The expected response is the full set of records, unchanged.

Collected data:
BEGIN

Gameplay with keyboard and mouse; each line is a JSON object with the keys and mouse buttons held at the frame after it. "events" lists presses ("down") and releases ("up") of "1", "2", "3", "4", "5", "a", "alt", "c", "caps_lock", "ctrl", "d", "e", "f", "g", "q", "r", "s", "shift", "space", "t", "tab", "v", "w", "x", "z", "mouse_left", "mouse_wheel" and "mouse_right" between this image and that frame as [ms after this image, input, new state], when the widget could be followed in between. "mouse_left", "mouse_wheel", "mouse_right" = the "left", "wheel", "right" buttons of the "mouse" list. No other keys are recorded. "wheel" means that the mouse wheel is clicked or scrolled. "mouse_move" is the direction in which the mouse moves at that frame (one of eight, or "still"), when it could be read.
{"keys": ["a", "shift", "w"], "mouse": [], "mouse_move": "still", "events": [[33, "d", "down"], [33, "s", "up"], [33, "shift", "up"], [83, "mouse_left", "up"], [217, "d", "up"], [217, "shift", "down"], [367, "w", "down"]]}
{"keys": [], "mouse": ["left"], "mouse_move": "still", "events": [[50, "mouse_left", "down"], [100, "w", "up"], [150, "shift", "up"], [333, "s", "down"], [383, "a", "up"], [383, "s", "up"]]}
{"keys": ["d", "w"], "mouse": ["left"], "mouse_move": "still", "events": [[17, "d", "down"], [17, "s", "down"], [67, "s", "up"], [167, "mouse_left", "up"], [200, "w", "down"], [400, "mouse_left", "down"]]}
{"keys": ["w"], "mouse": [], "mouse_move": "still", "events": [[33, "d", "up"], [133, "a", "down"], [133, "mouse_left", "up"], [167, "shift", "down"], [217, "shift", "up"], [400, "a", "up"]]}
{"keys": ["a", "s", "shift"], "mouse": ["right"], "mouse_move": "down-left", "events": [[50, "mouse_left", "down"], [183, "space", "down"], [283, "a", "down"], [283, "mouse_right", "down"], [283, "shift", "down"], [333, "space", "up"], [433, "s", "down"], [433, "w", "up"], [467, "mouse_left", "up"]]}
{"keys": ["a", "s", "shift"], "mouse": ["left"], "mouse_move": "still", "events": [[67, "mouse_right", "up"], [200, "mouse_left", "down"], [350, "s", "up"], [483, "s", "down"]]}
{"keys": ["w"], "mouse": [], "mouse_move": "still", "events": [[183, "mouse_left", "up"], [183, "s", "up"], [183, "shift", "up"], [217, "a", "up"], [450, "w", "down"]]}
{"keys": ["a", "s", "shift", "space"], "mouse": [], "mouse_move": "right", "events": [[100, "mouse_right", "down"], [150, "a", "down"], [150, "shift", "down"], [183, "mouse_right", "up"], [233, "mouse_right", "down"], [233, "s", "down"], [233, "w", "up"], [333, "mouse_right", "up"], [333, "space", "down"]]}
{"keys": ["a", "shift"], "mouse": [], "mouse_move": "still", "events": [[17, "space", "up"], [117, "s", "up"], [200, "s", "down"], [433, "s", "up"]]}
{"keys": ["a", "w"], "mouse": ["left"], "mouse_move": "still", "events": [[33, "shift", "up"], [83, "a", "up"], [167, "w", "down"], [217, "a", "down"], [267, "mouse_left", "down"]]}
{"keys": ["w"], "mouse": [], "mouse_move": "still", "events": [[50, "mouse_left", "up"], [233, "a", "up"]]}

END

SOLUTION:
Gameplay with keyboard and mouse; each line is a JSON object with the keys and mouse buttons held at the frame after it. "events" lists presses ("down") and releases ("up") of "1", "2", "3", "4", "5", "a", "alt", "c", "caps_lock", "ctrl", "d", "e", "f", "g", "q", "r", "s", "shift", "space", "t", "tab", "v", "w", "x", "z", "mouse_left", "mouse_wheel" and "mouse_right" between this image and that frame as [ms after this image, input, new state], when the widget could be followed in between. "mouse_left", "mouse_wheel", "mouse_right" = the "left", "wheel", "right" buttons of the "mouse" list. No other keys are recorded. "wheel" means that the mouse wheel is clicked or scrolled. "mouse_move" is the direction in which the mouse moves at that frame (one of eight, or "still"), when it could be read.
{"keys": ["a", "shift", "w"], "mouse": [], "mouse_move": "still", "events": [[33, "d", "down"], [33, "s", "up"], [33, "shift", "up"], [83, "mouse_left", "up"], [217, "d", "up"], [217, "shift", "down"], [367, "w", "down"]]}
{"keys": [], "mouse": ["left"], "mouse_move": "still", "events": [[50, "mouse_left", "down"], [100, "w", "up"], [150, "shift", "up"], [333, "s", "down"], [383, "a", "up"], [383, "s", "up"]]}
{"keys": ["d", "w"], "mouse": ["left"], "mouse_move": "still", "events": [[17, "d", "down"], [17, "s", "down"], [67, "s", "up"], [167, "mouse_left", "up"], [200, "w", "down"], [400, "mouse_left", "down"]]}
{"keys": ["w"], "mouse": [], "mouse_move": "still", "events": [[33, "d", "up"], [133, "a", "down"], [133, "mouse_left", "up"], [167, "shift", "down"], [217, "shift", "up"], [400, "a", "up"]]}
{"keys": ["a", "s", "shift"], "mouse": ["right"], "mouse_move": "down-left", "events": [[50, "mouse_left", "down"], [183, "space", "down"], [283, "a", "down"], [283, "mouse_right", "down"], [283, "shift", "down"], [333, "space", "up"], [433, "s", "down"], [433, "w", "up"], [467, "mouse_left", "up"]]}
{"keys": ["a", "s", "shift"], "mouse": ["left"], "mouse_move": "still", "events": [[67, "mouse_right", "up"], [200, "mouse_left", "down"], [350, "s", "up"], [483, "s", "down"]]}
{"keys": ["w"], "mouse": [], "mouse_move": "still", "events": [[183, "mouse_left", "up"], [183, "s", "up"], [183, "shift", "up"], [217, "a", "up"], [450, "w", "down"]]}
{"keys": ["a", "s", "shift", "space"], "mouse": [], "mouse_move": "right", "events": [[100, "mouse_right", "down"], [150, "a", "down"], [150, "shift", "down"], [183, "mouse_right", "up"], [233, "mouse_right", "down"], [233, "s", "down"], [233, "w", "up"], [333, "mouse_right", "up"], [333, "space", "down"]]}
{"keys": ["a", "shift"], "mouse": [], "mouse_move": "still", "events": [[17, "space", "up"], [117, "s", "up"], [200, "s", "down"], [433, "s", "up"]]}
{"keys": ["a", "w"], "mouse": ["left"], "mouse_move": "still", "events": [[33, "shift", "up"], [83, "a", "up"], [167, "w", "down"], [217, "a", "down"], [267, "mouse_left", "down"]]}
{"keys": ["w"], "mouse": [], "mouse_move": "still", "events": [[50, "mouse_left", "up"], [233, "a", "up"]]}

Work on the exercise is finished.